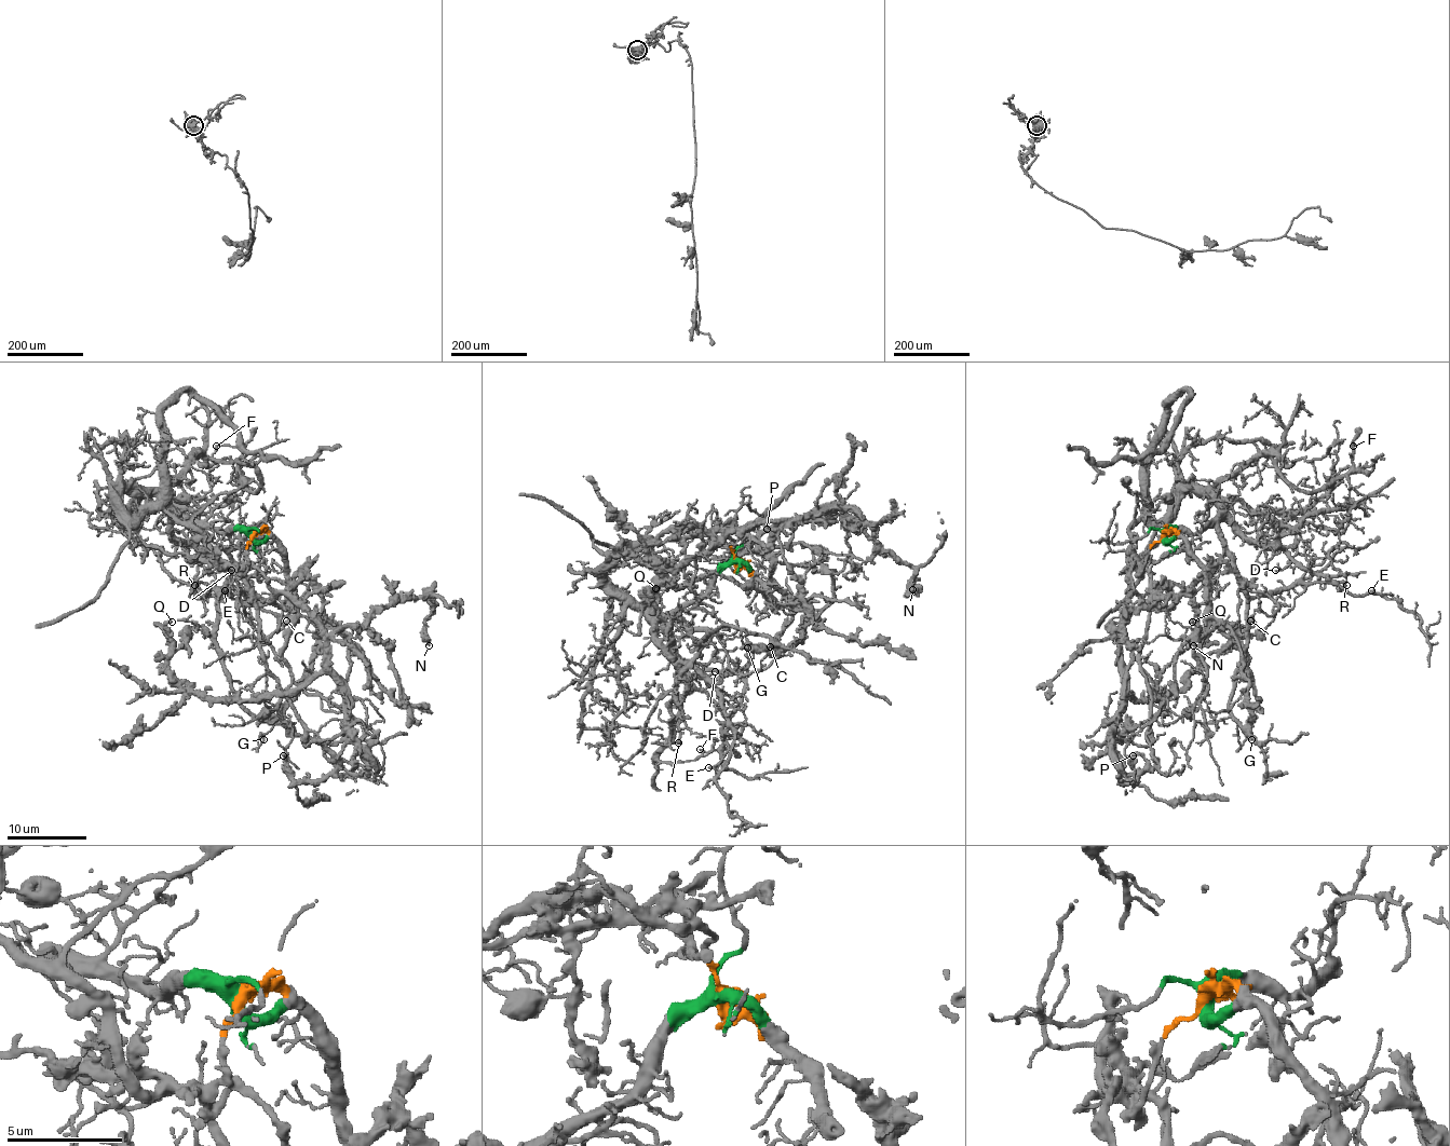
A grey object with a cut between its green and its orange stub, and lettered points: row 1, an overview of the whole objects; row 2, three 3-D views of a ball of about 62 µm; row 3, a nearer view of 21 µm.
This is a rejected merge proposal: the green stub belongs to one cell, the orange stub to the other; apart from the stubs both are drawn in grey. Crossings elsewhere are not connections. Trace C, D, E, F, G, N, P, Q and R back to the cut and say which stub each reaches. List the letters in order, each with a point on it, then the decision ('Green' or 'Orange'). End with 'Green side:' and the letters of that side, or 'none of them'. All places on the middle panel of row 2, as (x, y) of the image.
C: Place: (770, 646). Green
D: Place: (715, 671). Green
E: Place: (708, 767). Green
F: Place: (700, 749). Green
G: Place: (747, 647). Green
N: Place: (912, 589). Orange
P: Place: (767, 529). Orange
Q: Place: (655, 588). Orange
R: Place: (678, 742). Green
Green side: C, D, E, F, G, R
...
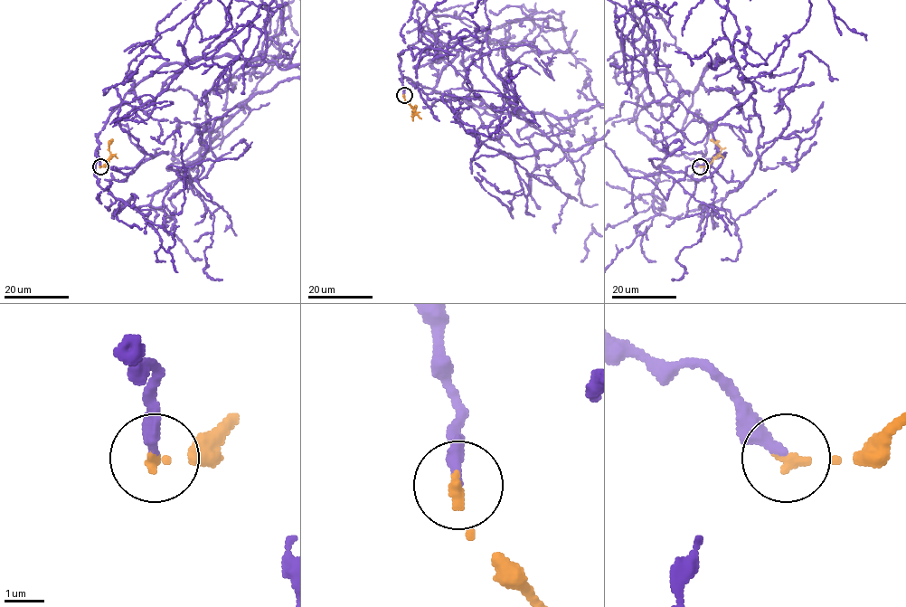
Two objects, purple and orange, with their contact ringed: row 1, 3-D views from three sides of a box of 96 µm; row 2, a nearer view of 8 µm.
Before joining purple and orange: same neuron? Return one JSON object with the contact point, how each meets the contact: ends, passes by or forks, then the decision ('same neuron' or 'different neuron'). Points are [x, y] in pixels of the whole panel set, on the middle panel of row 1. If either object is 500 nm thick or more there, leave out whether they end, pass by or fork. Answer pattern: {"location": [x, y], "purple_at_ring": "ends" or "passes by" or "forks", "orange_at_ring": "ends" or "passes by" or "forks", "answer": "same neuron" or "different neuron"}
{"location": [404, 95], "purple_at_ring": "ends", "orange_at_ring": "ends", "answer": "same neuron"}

TASK TO COMPLETE:
Go through the entries above and count the lines holding the word "nearer"; write nothing but the number.

RESULT:
2